What This Part Should Cover
- Specific anchor: A concrete, accurate aspect of Anthropic's work, not a generic restatement of "AI is the future."
- Authentic motivation: A personal reason tied to your own experience, one that holds up if the interviewer says "say more about that."
- Contribution: A credible line from your background to work you could actually do there.
Part 4 — Upholding a Value Under Pressure
Give an example of a time you upheld an important value even when doing so was difficult. Hint — Choose a real tradeoff: Pick a moment with genuine pressure to compromise, such as a slipped deadline, a risk others wanted to ignore, or hard honest feedback. The cost to you should be real. Hint — What good looks like: Show backbone plus humility: name the value, explain the tradeoff you weighed, how you communicated it, and the outcome, including what it cost.
What This Part Should Cover
- Genuine tension: A situation where holding the line carried a real, named cost, not a risk-free "value."
- Backbone with a plan: You didn't just refuse; you made the risk concrete and proposed a path forward.
- Humility: Acknowledgment of the legitimate concern on the other side, not a self-righteous "I was right."
- Honest outcome: What actually happened, including what it cost you; sound reasoning matters more than a perfect result.
Part 5 — Someone You Respect but Disagree With
Describe a person you respect but disagree with, and how you handle the disagreement. Hint — Frame the respect first: Separate the person's competence (which you respect) from the specific decision or belief you disagree with. Never portray them as foolish or unethical. Hint — Show how you operate: Demonstrate that you sought to understand their reasoning and used evidence, discussion, or experimentation to resolve it, and that the relationship stayed healthy regardless of who turned out "right."
What This Part Should Cover
- Specific, respected disagreement: A concrete decision in dispute with someone whose competence you can name, not a personality clash.
- Seeking to understand: Evidence that you genuinely engaged their reasoning and surfaced context you had initially missed.

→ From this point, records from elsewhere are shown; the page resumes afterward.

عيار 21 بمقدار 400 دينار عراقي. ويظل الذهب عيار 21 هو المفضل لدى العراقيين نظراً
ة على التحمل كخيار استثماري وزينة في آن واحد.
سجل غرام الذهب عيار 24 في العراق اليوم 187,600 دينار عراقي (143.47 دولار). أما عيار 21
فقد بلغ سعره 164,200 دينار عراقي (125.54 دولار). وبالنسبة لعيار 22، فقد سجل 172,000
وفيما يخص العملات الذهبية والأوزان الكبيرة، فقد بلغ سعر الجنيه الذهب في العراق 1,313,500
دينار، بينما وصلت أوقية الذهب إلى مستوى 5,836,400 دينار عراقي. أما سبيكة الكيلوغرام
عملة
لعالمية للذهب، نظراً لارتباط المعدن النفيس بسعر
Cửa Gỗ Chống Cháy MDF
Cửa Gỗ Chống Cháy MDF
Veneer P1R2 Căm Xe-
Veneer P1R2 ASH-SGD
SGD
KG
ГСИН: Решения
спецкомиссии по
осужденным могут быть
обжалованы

- Resolution by evidence, not authority: Data, a prototype, an experiment, or structured discussion moved it forward.
- Intellectual humility: Ideally you updated your own view on at least part of it, and the working relationship stayed healthy.

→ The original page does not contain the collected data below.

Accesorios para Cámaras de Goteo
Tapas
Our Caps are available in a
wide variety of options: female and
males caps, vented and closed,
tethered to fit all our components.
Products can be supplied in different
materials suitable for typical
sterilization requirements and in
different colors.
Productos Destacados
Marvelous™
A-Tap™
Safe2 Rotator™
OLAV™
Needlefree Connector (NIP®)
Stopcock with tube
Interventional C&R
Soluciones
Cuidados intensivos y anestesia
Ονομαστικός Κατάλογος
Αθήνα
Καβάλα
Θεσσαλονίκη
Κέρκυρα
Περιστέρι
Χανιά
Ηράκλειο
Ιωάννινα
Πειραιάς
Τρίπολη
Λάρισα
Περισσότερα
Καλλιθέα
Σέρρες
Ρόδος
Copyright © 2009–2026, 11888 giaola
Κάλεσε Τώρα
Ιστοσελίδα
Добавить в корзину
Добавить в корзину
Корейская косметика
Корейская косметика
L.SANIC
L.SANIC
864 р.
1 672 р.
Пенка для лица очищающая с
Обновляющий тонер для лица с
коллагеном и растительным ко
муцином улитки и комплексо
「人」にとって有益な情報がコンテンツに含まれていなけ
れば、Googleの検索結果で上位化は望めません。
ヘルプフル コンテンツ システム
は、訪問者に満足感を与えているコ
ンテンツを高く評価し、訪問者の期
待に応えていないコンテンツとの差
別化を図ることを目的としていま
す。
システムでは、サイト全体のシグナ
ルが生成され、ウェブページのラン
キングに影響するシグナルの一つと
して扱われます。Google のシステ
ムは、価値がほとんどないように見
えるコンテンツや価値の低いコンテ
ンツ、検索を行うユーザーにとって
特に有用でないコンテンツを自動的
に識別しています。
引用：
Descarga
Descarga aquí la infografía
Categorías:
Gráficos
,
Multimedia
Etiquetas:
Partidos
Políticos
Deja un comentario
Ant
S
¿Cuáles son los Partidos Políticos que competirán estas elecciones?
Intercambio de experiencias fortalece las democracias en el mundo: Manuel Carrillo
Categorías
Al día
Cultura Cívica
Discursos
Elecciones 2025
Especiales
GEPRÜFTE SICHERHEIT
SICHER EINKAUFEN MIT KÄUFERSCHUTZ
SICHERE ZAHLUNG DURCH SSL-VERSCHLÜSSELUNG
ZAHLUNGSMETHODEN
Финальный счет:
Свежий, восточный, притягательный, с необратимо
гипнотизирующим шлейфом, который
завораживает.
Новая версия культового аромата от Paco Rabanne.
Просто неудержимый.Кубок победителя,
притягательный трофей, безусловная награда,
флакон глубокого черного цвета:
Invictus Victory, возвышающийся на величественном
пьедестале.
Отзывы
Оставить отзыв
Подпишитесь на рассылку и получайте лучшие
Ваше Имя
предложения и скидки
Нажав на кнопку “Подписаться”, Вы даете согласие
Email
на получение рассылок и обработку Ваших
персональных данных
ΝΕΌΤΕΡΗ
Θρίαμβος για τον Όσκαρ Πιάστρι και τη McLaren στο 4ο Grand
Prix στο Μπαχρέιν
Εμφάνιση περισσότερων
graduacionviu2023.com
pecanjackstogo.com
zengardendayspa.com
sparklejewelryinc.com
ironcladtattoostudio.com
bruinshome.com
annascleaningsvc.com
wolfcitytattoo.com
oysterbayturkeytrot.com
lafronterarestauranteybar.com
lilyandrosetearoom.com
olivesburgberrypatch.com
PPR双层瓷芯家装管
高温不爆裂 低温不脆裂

What a Strong Answer Covers
These dimensions apply across all five prompts; the per-part rubrics above add what is specific to each.

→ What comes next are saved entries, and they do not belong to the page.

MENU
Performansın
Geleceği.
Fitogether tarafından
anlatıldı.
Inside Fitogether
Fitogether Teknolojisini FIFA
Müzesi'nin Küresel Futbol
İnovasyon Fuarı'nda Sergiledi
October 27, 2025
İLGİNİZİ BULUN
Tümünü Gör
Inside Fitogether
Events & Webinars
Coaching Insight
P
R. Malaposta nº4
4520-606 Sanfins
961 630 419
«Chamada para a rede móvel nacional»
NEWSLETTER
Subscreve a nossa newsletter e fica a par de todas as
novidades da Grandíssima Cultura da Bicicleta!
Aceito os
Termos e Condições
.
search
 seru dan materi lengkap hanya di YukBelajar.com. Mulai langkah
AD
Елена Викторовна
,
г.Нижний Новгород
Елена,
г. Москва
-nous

- Specificity: Concrete, real stories with names, numbers, and stakes, not generic principles.
- Calibrated delivery: A 30-second and a 3-minute version of each, expanded or compressed on cue, with most time spent on Action and Result.
- Resilience under probing: Anthropic interviewers dig into the why; every claimed decision and metric should survive a follow-up, which is why fabricated numbers fail.
- Self-awareness: A genuine reflection threaded through your stories: what you learned or would do differently.
Follow-up Questions
- For your proudest project (Part 1), what would you do differently if you started it again today?
- For the challenging project (Part 2): what was the moment you knew your original approach wasn't working, and what changed your mind?
- For "upholding a value" (Part 4): who disagreed with you, and how did you bring them along?
- For the disagreement story (Part 5): how did the relationship evolve afterward, and did you change your view at all? Overview: This question evaluates a software engineer's behavioral competencies — ownership, judgment, communication, and values alignment — by prompting story-driven examples about past projects, difficult tradeoffs, and motivation for joining an AI safety–oriented research organization.